Bezüglich des Dienstantrittes entspricht aber die tatsächliche und rechtliche Stellung eines Kraftfahrers nicht der eines Handelsvertreters. Während die kollektivvertraglichen Bestimmungen beim Handelsvertreter die Wohnung als Dienstantrittsort vorsehen, bildet beim Kraftfahrer der LKW-Abstellplatz den Dienstantrittsort. Vor allem hat der Kraftfahrer auf Grund kraftfahrrechtlicher Vorschriften vor Antritt der Fahrt sein Fahrzeug zu überprüfen. Diese Überprüfungshandlungen sind bereits Ausübung unmittelbarer beruflicher Obliegenheiten. Daher wurde auch vom VwGH, E 2001/08/0229 vom 26.05.2004 der Kfz-Abstellplatz als Dienstantrittsort und Arbeitsstätte im Sinne des EStG qualifiziert. Ebenso hat der BFH (Urteil vom 11.5.2005, VI R 15/04) die Fahrten eines Busfahrers zum Busdepot auf Grund des nachhaltigen Tätigwerdens an diesem Ort als Fahrten zur Arbeitsstätte beurteilt.

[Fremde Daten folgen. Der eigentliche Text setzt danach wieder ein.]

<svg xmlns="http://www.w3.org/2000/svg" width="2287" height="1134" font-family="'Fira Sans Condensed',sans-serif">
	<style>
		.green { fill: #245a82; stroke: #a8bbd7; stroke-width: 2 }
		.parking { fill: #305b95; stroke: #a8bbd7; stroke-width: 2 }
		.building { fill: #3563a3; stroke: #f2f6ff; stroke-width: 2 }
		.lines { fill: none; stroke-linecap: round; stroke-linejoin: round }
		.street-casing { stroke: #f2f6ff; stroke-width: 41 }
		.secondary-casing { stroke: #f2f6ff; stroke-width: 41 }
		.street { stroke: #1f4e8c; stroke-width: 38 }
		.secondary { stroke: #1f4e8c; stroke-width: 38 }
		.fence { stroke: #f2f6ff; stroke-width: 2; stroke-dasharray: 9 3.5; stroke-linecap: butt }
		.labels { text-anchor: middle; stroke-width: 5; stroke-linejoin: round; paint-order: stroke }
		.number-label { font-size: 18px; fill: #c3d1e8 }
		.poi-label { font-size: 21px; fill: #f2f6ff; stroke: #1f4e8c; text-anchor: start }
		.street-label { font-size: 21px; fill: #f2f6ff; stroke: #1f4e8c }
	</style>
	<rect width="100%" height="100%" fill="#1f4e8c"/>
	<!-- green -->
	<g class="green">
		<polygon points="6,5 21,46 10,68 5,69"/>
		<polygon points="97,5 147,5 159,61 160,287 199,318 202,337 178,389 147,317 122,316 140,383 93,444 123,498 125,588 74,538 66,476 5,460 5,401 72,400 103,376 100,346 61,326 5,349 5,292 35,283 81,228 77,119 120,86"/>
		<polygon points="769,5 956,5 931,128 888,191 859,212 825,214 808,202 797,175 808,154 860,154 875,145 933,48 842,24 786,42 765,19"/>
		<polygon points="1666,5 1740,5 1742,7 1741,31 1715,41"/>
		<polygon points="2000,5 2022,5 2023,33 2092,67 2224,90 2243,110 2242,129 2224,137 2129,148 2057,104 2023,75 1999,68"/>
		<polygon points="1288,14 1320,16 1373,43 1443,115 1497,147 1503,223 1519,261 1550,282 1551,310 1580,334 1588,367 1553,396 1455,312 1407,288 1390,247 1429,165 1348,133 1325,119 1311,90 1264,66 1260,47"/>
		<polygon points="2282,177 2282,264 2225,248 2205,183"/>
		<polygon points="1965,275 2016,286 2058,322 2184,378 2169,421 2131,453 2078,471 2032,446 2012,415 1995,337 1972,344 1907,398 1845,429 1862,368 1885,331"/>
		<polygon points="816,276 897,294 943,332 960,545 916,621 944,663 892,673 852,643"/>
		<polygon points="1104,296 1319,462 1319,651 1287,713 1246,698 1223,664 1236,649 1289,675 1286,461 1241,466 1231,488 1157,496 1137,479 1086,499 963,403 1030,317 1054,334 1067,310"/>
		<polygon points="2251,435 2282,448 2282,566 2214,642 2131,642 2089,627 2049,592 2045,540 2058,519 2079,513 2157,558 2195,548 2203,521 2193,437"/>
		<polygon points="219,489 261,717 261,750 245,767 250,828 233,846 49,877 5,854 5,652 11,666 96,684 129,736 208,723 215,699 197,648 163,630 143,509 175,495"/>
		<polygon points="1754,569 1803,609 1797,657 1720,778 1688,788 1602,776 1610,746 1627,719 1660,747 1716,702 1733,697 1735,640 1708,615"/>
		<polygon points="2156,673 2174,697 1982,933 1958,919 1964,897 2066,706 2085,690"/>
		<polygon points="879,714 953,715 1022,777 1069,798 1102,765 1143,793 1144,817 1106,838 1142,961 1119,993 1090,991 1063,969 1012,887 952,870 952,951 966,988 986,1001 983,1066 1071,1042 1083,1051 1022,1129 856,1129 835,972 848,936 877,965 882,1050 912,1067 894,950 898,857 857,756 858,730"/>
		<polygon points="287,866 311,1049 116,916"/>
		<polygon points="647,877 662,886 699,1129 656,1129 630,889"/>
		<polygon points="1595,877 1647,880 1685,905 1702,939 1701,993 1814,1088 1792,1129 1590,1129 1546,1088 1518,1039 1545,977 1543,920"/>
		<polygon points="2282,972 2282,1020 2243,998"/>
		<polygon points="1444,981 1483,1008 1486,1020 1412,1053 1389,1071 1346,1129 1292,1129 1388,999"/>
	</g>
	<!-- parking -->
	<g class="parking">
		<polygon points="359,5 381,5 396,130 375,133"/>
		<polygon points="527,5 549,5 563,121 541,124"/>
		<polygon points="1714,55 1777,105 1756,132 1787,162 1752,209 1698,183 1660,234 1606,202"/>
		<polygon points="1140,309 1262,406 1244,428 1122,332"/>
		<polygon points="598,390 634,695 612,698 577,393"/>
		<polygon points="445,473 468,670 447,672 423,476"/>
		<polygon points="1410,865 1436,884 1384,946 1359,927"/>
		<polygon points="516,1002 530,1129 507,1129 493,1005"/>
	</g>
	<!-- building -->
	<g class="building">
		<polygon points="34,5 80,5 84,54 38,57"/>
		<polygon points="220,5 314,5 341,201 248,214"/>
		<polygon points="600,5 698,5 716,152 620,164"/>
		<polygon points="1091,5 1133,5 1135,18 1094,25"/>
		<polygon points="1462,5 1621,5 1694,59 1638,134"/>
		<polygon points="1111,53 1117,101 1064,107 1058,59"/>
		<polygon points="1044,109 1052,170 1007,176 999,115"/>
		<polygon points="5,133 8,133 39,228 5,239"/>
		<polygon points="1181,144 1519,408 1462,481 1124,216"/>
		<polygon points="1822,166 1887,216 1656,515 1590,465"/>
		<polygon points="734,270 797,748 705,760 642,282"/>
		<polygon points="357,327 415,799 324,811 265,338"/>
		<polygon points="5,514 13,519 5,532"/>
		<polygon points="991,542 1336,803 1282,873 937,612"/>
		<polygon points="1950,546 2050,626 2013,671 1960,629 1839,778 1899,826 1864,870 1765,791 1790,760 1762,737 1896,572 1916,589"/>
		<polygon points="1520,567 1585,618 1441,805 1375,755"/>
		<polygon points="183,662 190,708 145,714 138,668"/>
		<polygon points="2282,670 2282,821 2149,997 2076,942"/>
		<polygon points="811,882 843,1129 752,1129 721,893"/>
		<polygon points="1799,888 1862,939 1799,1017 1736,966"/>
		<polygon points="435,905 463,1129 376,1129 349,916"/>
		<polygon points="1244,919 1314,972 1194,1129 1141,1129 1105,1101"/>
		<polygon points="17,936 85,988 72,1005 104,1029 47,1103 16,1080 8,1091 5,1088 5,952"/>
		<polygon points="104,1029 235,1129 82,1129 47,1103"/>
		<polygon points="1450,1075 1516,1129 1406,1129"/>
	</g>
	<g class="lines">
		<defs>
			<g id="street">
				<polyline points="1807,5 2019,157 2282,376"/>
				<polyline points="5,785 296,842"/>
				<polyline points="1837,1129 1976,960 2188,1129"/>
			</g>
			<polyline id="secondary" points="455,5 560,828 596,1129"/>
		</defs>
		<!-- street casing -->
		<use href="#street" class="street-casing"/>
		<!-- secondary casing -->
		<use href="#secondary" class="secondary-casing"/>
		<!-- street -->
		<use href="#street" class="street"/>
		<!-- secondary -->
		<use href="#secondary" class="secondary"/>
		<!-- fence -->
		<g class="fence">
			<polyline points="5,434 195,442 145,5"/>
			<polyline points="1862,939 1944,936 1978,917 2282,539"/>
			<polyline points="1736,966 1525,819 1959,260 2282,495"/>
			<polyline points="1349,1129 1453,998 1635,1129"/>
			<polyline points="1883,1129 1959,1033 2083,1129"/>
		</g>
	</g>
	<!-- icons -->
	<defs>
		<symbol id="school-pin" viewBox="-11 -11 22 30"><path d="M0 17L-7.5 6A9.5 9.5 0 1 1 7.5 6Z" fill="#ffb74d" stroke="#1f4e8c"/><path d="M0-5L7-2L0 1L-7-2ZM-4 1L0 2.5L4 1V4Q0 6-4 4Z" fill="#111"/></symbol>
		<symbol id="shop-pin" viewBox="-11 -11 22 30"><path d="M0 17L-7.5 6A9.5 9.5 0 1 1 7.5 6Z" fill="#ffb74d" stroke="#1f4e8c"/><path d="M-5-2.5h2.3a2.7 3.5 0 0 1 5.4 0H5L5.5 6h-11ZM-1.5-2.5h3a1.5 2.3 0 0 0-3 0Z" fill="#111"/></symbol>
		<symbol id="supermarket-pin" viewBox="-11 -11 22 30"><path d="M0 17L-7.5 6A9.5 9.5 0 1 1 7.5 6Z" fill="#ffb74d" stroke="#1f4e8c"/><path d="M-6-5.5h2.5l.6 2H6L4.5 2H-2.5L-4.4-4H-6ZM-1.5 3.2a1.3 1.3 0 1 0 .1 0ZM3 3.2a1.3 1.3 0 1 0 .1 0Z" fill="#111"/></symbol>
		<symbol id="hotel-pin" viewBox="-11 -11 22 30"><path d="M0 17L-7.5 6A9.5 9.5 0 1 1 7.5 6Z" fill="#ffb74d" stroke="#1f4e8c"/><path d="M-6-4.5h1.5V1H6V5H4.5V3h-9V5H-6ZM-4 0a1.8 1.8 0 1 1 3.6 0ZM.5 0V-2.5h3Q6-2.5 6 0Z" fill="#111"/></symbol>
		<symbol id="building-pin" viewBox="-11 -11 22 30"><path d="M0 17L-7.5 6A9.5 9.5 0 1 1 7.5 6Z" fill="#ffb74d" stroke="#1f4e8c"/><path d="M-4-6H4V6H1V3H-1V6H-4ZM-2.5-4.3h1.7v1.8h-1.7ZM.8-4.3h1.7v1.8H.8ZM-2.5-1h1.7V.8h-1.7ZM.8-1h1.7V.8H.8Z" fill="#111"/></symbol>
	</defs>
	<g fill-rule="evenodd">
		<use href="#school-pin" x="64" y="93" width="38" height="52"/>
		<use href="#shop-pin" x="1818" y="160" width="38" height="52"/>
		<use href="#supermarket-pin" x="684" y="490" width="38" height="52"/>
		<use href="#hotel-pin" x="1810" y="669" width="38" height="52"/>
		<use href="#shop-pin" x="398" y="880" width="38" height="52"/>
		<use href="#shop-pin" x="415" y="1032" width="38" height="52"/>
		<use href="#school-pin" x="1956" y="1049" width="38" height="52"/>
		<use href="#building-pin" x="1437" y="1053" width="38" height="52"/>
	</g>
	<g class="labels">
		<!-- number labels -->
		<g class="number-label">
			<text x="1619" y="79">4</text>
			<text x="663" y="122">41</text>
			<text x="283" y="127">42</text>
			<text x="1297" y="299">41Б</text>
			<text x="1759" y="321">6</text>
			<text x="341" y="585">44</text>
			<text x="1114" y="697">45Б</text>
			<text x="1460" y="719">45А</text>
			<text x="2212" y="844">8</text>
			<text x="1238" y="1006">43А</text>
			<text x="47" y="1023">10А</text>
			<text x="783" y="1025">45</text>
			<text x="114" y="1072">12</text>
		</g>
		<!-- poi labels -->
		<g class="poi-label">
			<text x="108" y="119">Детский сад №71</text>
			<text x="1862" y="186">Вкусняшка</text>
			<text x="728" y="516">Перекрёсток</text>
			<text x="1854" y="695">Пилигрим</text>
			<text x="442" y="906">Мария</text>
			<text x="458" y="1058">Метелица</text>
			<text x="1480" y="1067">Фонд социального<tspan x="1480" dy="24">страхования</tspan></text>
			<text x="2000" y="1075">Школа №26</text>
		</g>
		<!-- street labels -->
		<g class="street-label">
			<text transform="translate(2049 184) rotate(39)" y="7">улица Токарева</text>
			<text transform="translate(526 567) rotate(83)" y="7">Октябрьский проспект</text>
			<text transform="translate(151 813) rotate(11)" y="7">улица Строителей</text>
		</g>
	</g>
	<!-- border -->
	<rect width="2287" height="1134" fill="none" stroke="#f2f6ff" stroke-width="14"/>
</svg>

Die vom Bw. begehrten Kosten für die Fahrten vom Betriebsgelände seines Arbeitgebers zum Familienwohnsitz sind somit Fahrten zwischen Arbeitsstätte und Wohnung und fallen unter die Abgeltungswirkung des Verkehrsabsetzbetrages (§ 16 Abs. 1 Z. 6 EStG). Ein Pendlerpauschale steht dem Bw. nicht zu, weil dem gesetzlichen Erfordernis der überwiegenden Zurücklegung der Fahrstrecke im Lohnzahlungszeitraum (Kalendermonat) nicht entsprochen wird. Der Bw. erklärt zweiwöchige oder einwöchige Auslandtouren mit dem Lkw zu fahren und das arbeitsfreie Wochenende dann am Familienwohnsitz in Ungarn zu verbringen. Damit steht fest, dass er im Kalendermonat nicht überwiegend, also öfter als zehnmal, diese Fahrtstrecke zurücklegt. Die gesetzlichen Voraussetzungen für ein Pendlerpauschale sind nicht erfüllt.

4. Außergewöhnliche Belastung

Gemäß § 102 Abs. 2 Z. 3 EStG sind bei der Veranlagung beschränkt Steuerpflichtiger die §§ 34 und 35 über die außergewöhnliche Belastung nicht anwendbar. Es liegt beim Wohnsitzstaat die Ausgaben für den Unterhalt zu berücksichtigt. Die Sachverhaltsprüfung und Erörterung der Rechtsfrage, ob dem Bw. für die Unterhaltsleistungen des im gemeinsamen Haushalt lebenden Kindes der Ehegattin ein Kinderabsetzbetrag bzw. eine außergewöhnliche Belastung zusteht, erübrigt sich somit.